> **QUESTIONS ON THE MATERIAL**:
a - In the blog post about the Manacles, what name does the writer give to the practice of positing theories whose demise lets better theories replace them?
b - Extend the blog post about the Manacles with a further paragraph that picks up after its final sentence.

=== TEXT BLOCK ===

Ancient mariners, trade networks, ritual compulsion & a unique product revered through millennia before its final fading from use around the time St Keverne became a parish: part of the story I promised in an earlier episode of this Blog¹. Read on, if you must.
On occasion it is interesting to run time backwards & dream up scenarios out of which condense the realities of today. We are helped in this Dreamtime by factors we can't ignore but there is scope for the imagination to suggest things which might later be disproved. It's called the Scientific Method & is universally used to posit theories whose demise allows better theories to replace them. The rest of this article might be viewed in that light.
In considering the Lizard, which is what this Blog is about, lowering the sea level as we regress towards the most recent ice age included large areas of land which are now underwater. The Manacles become an island, with soil, a covering of loess and an admixture of guano then, earlier, part of the mainland itself. Resuming the normal flow of time we can imagine the river separating us from Brittany² widening as melting ice allowed water to become available to the sea & nautical technology keeping pace³ as the shores lost intervisibility.
Their present day name, whether a monastic association with the Meneage or the suggested Church Rocks of Mediaeval Christianity, is a latecomer. The individual reefs, I suggest, were named much earlier by local seamen whose interest was to know them well. Others may have had a collective name for them but it is lost, like the hundreds of vessels that have come to grief on them over the millennia, marine disasters numerous enough to crack the Lutine Bell⁴. To them this gathering of gabbro reefs, isolated from the mainland, denuded of vegetation, washed over by the tides, took on instead the mantle of a hazard to mariners.

=== ENTRIES PROVIDED ===

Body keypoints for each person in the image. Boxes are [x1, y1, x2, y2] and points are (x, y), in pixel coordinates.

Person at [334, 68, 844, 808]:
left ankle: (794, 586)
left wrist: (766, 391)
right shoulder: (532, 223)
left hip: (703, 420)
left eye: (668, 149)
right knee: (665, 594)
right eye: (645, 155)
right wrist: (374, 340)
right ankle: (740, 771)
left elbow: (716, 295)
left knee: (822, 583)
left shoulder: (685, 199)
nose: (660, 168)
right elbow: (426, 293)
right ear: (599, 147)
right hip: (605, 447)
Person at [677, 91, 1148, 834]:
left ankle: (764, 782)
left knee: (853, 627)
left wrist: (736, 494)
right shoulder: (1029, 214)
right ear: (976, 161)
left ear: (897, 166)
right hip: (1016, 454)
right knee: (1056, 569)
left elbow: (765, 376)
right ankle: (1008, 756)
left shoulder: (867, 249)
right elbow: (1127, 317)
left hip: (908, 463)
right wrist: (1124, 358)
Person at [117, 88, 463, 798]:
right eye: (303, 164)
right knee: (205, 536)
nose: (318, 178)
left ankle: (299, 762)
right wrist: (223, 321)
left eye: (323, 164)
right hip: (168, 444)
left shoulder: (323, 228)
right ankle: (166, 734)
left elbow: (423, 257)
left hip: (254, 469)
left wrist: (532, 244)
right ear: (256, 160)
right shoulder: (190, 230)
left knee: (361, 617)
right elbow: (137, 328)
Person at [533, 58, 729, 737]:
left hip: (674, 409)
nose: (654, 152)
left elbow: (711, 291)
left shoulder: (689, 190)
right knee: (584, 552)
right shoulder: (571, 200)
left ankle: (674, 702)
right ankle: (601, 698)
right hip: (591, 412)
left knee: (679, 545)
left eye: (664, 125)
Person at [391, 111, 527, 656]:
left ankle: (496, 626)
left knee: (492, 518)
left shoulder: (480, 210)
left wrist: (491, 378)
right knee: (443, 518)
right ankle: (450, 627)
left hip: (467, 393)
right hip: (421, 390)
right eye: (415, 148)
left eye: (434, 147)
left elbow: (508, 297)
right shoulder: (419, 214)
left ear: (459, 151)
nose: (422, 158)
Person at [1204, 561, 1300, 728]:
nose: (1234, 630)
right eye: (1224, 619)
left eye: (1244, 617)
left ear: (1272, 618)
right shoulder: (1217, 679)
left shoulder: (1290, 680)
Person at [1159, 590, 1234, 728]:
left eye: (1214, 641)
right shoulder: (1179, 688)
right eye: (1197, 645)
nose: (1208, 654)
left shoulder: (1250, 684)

===
=== ENTRIES PROVIDED ===

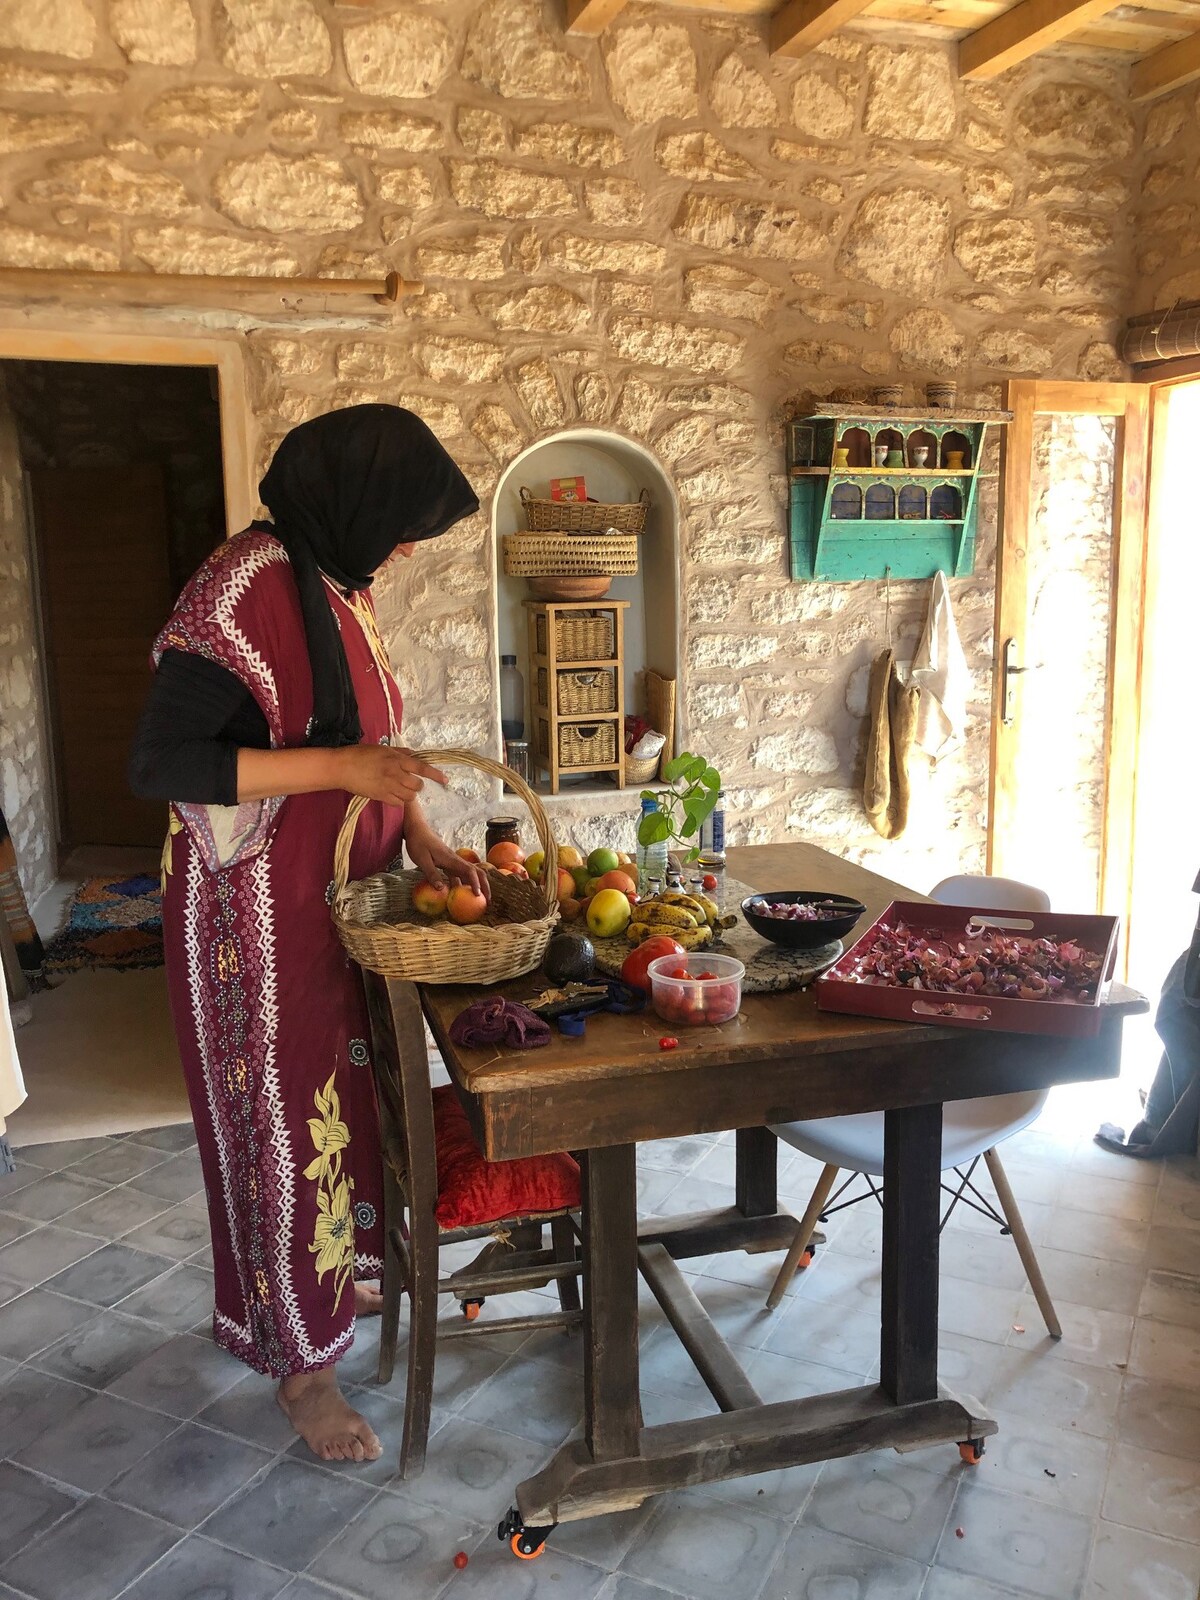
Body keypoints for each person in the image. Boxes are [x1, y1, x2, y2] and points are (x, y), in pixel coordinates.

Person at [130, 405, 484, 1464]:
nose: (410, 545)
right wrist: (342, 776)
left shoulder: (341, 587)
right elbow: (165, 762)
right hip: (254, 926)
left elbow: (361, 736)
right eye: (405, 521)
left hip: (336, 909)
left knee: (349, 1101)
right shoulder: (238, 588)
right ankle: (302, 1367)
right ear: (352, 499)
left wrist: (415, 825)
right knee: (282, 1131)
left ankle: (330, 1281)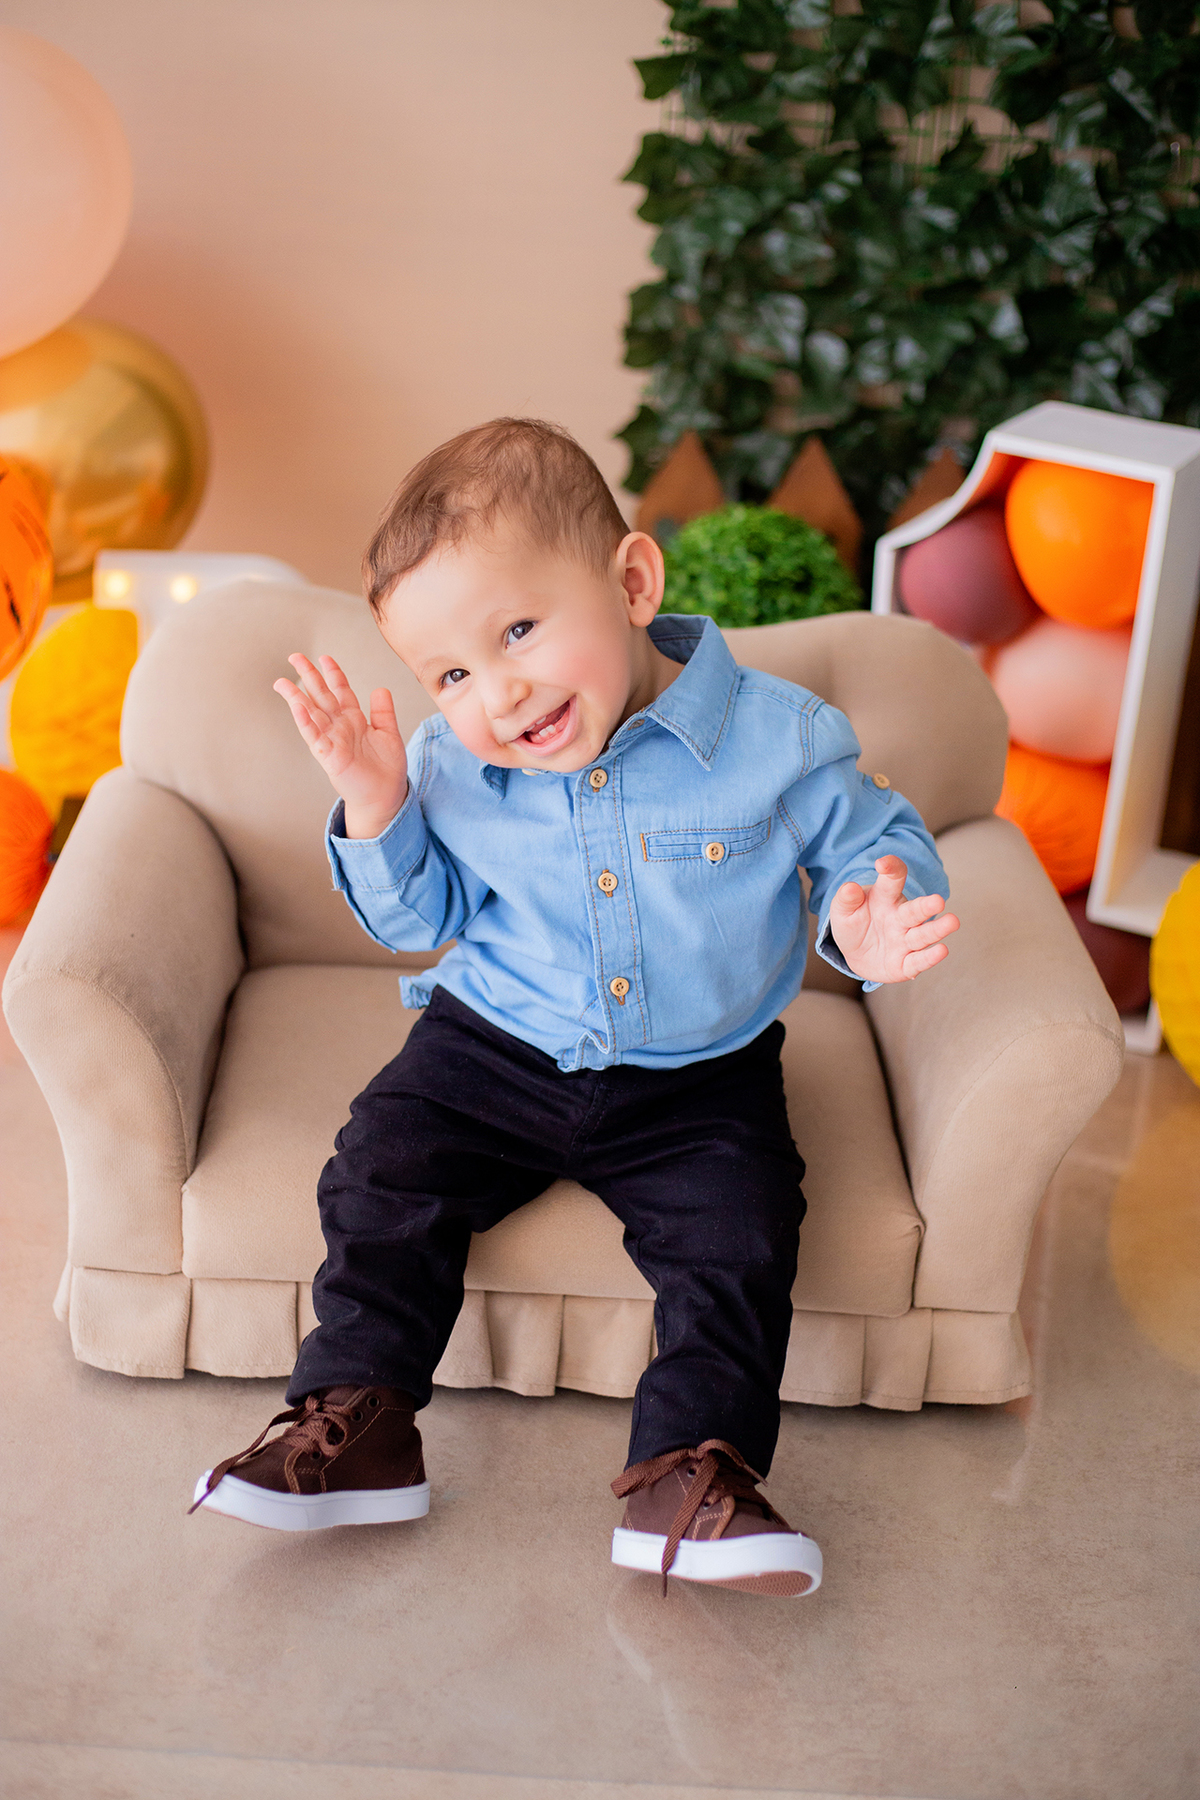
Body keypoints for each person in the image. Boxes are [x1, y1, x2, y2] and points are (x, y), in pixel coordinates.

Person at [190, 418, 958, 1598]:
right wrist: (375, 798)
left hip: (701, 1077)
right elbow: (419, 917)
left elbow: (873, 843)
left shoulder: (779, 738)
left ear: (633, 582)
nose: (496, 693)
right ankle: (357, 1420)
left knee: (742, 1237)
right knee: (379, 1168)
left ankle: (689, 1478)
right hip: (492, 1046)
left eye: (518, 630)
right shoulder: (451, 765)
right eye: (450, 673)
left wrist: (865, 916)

===
=== ENTRIES PROVIDED ===

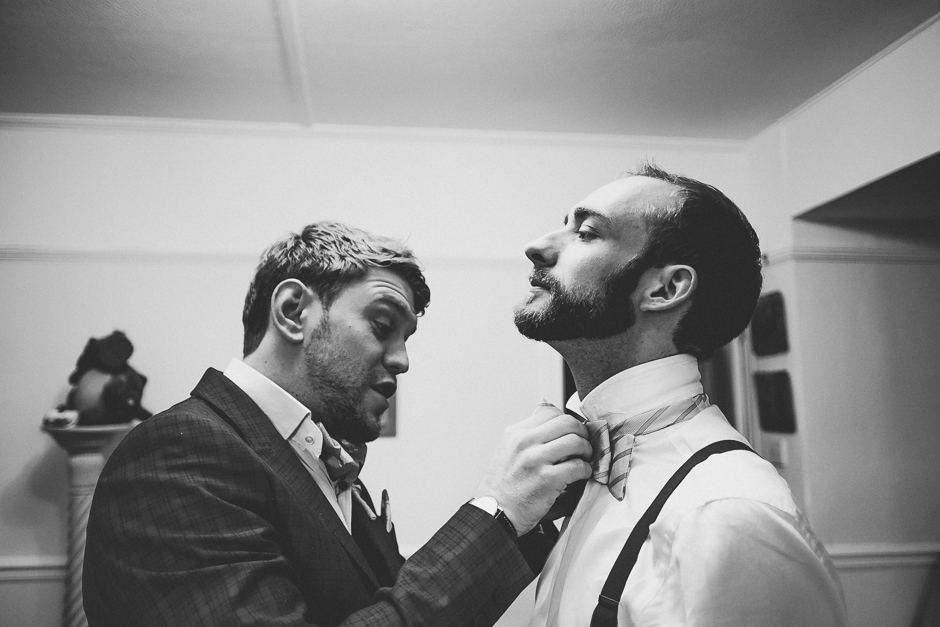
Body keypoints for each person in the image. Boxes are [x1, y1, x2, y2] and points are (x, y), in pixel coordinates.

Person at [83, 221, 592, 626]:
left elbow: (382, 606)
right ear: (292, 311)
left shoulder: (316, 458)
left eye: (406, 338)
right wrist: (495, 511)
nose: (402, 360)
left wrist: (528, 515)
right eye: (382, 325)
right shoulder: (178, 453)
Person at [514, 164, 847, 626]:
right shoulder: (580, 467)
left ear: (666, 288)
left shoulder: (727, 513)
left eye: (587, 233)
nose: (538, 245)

===

> **RESPONSE LIST**:
a - The Scientific Method.

b -
Washed away by the tides along with the loess were the clay deposits into which gabbro decays over time, deposits which were a continuation of those on Lowland Point. It was due to the desirability of gabbroic clay that Neolithic fishermen added its export to their portfolio of talents. A protective mythology needed inventing and believing in: voices of the drowned could be heard at low tide; monsters waited to lure those without the mental charts which preceded the portolan; fear was added to the complex nature of reality. If the transport of clay was to be undertaken by outsiders they must have an adventurous spirit, its acquisition being a challenge for the intrepid willing to joust with the Manacles, at once lured and disenchanted by Kernewic Sirens: perhaps the journey edged the pilgrims' kudos up a notch in times before Hajji was added to the names of those seeking a different Mecca, or when a free meal at the Parador at Santiago de Compostella was compensation enough for blistered feet.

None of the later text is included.